Il y a dans le propos de Gauchet une faille. Quand il dit « Car la composition de la population n’est pas en soi le problème. Si les immigrés épousaient ce modèle hérité, à l’exemple des vagues d’immigration précédentes, nous n’aurions affaire qu’à des questions d’intendance. C’est la philosophie diversitaire qui va avec qui suscite l’angoisse existentielle que vous évoquez. » Pardon, c’est un sophisme. Il faudrait se demander pourquoi les vagues d’immigration précédente ont accepté de s’assimiler et pourquoi cette mécanique ne fonctionne plus. La réponse ne se trouve pas que dans la « philosophie diverssitaire ». Il y a plusieurs éléments qui rendent les derniers arrivants « indigestes »:
– la première raison est le nombre énorme de ces arrivants. Réponse quantitative
– la deuxième est l’incapacité a trouver une place digne dans la société en raison d’une appartenance culturelle et ethnique trop différente. Qualitative donc.
– la troisième raison est l’âge moyen des immigrés, relatif à celui des français
– la quatrième raison est le désir. On peu avoir le désir de s’assimiler à ce que l’on voit comme supérieur. En aucune façon de s’assimiler à un inférieur ; or les immigrés nous méprisent et ils ont souvent des raisons pour cela. La première raison est que nous avons accepté qu’ils viennet sur notre terre saccager notre environnement social
– la cinquième raison est, non la philosophie diversitaire, mais la philosophie égalitaire et individualiste. Non seulement les immigrés ont l’impression justifiée qu’en s’assimilant ils perdraient des repères et des liens sociaux, mais qu’ils ne les remplaceraient pas.
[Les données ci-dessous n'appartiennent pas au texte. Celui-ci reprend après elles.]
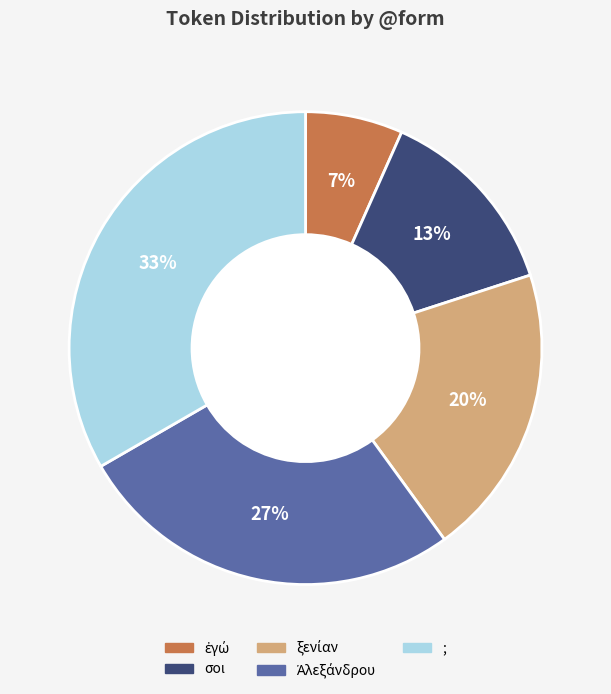

How many slices are in this pie chart?

5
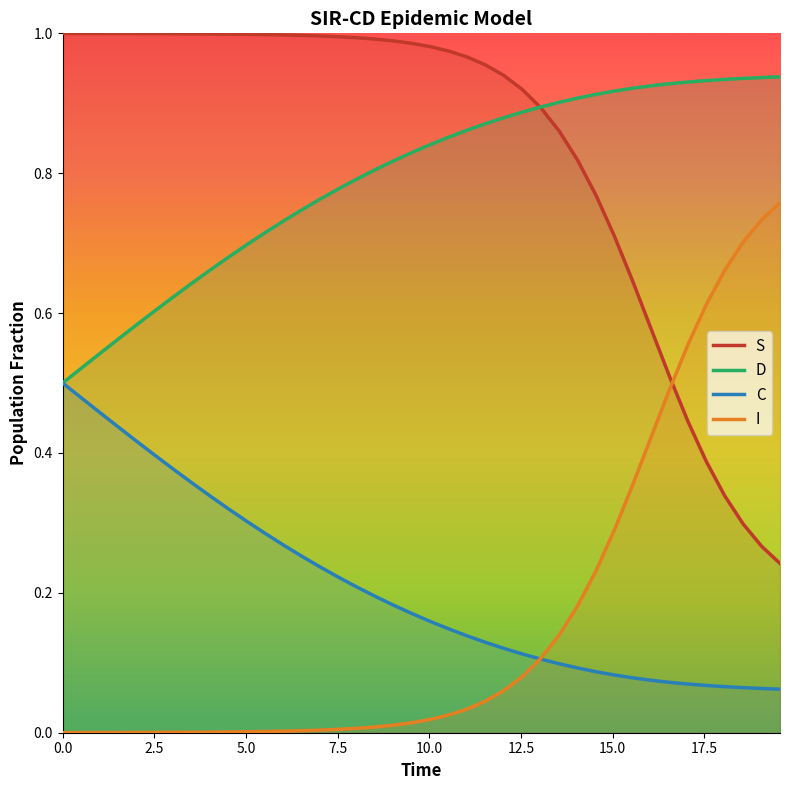

What is the difference between the maximum and minimum values in the D series?

0.4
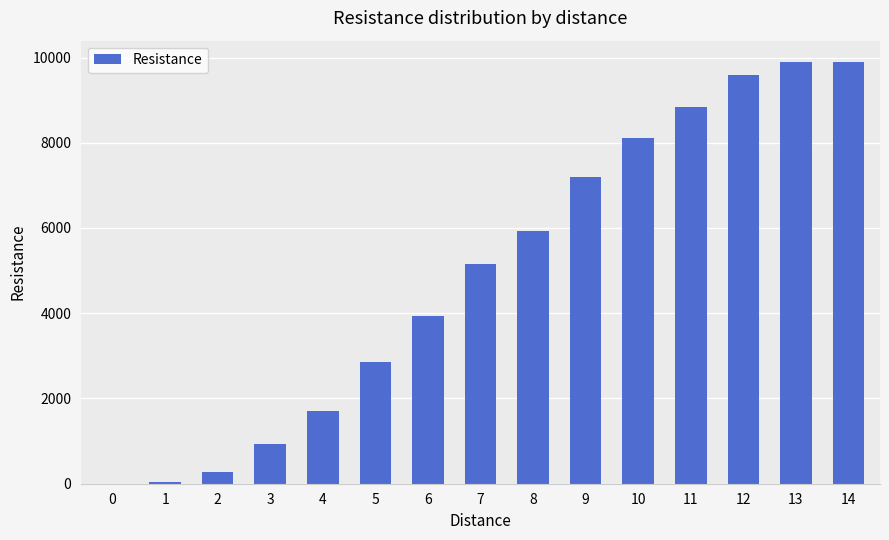

What is the sum of all values?

74369.3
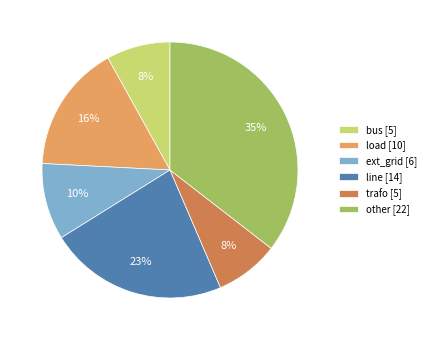

Which has a higher value, line or other?

other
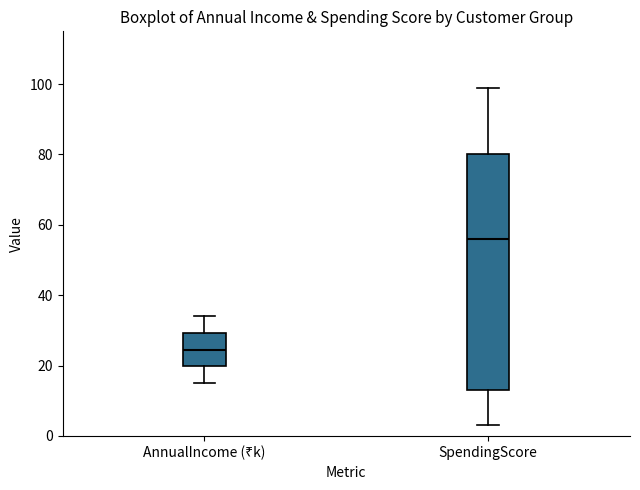

Where does the median line of the box for AnnualIncome (₹k) sit on the y-axis? The values are not printed on the chart, so give them approximately, as read against the axis.

24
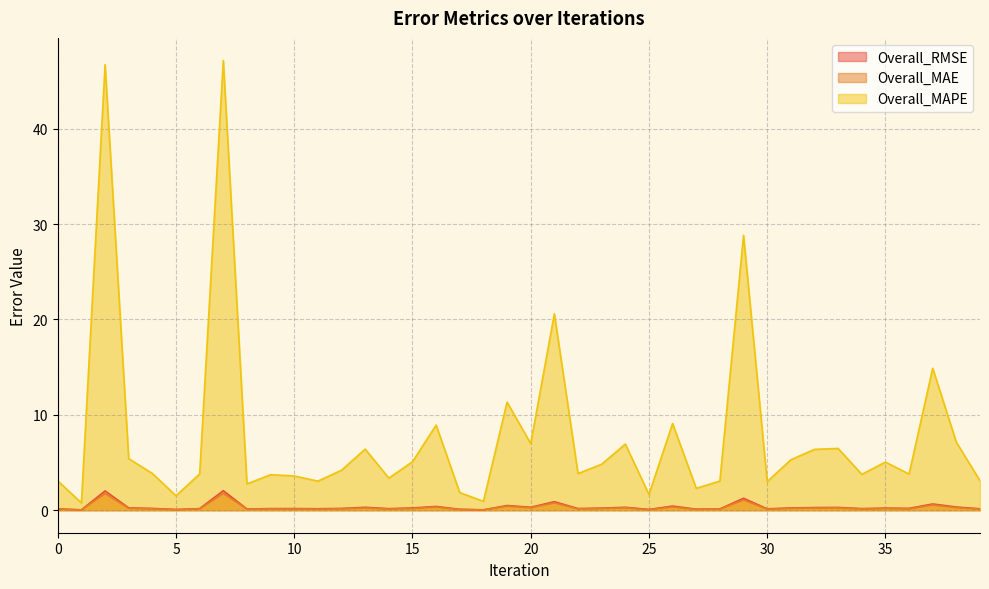

How many interior local peaks does the Overall_MAE series have?

13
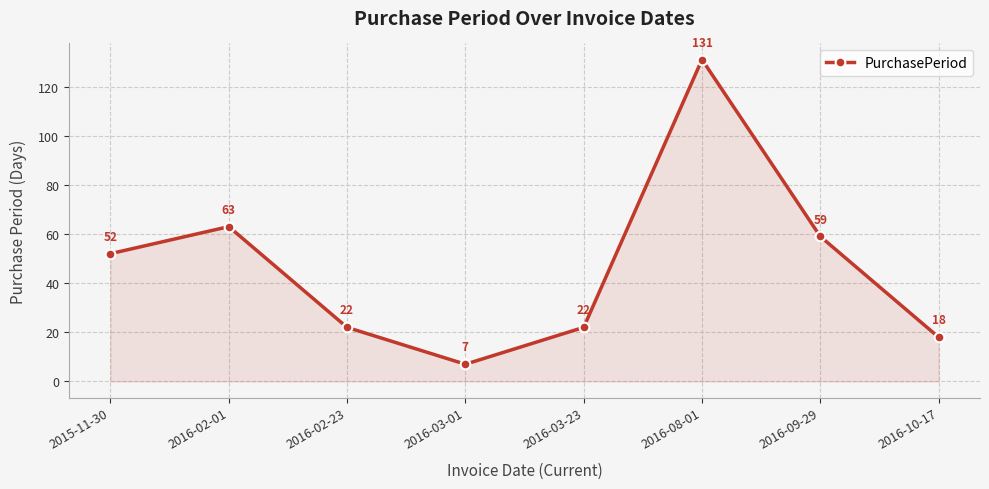

Reading right to left, list all the values displayed in this chart.

2016-10-17=18	2016-09-29=59	2016-08-01=131	2016-03-23=22	2016-03-01=7	2016-02-23=22	2016-02-01=63	2015-11-30=52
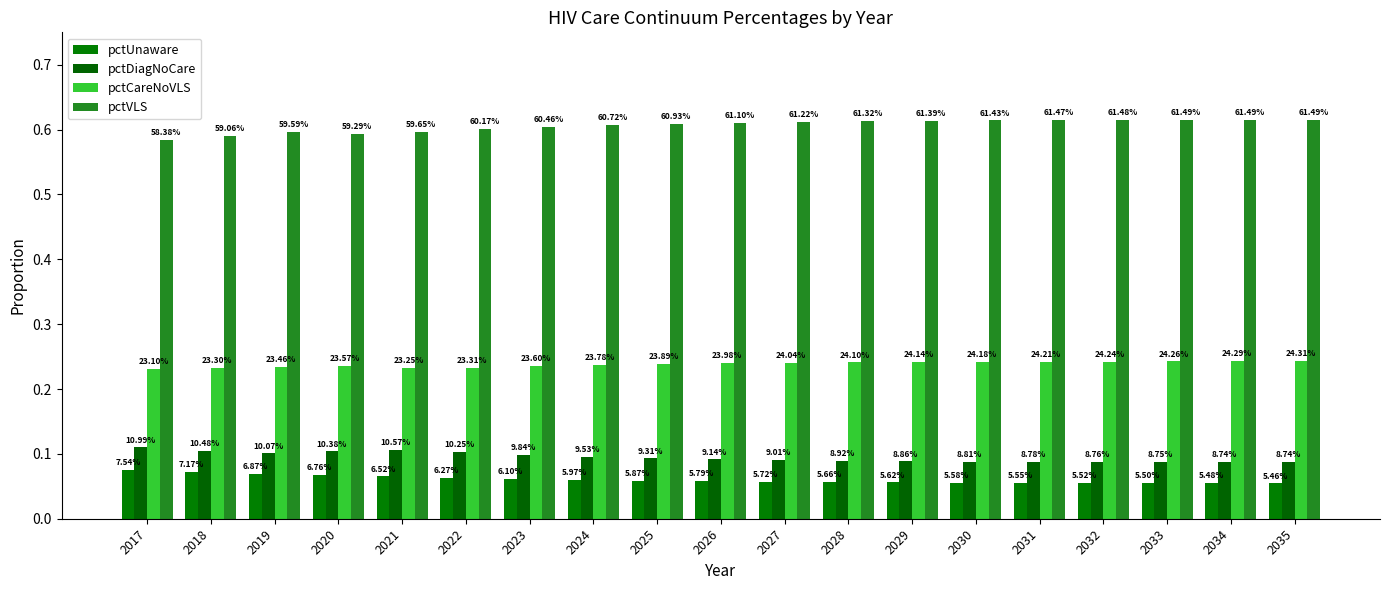

What is the value of the pctCareNoVLS bar at the 11th from the left?

0.2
De plus, la philosophie égalitaire de la république ne peut s’accommoder d’une réalité qui attribuerait à la non-aréussite des immigrés des causes tenant à leurs capacités insuffisantes, ce qui conduit à une philosophie diversitaire, mais amputée: la logique d’une telle philosophie est le chacun chez soi, alors que les intellectuels qui ont bâti le woke ne veulent pas entendre parler d’une telle solution.
Je suis donc moins enthousiaste que JSF sur l’appérciation à faire sur le discours de Marcel Gauchet
Il y avait dans ce long article de M.Gauchet un arrière fond qui empêchait d’y souscrire . L’impression que son auteur cherchait à « noyer le poisson dans l’eau » . Mais il était difficile de trouver la faille et/ou ou de trouver les mots .
Le commentaire d’ Antiquus vient à point nommé .
ET AU NOM DU WOKISME
IEL HITLER !
La politique macroniste n’est faite que sur des mensonges d’ou son totalitarisme et sa tyrannie qui repose sur une construction du réel fabriqué de toute pièce qui n’a rien en commun avec la vraie vie qu’une majorité des français doivent supporter aujourd’hui.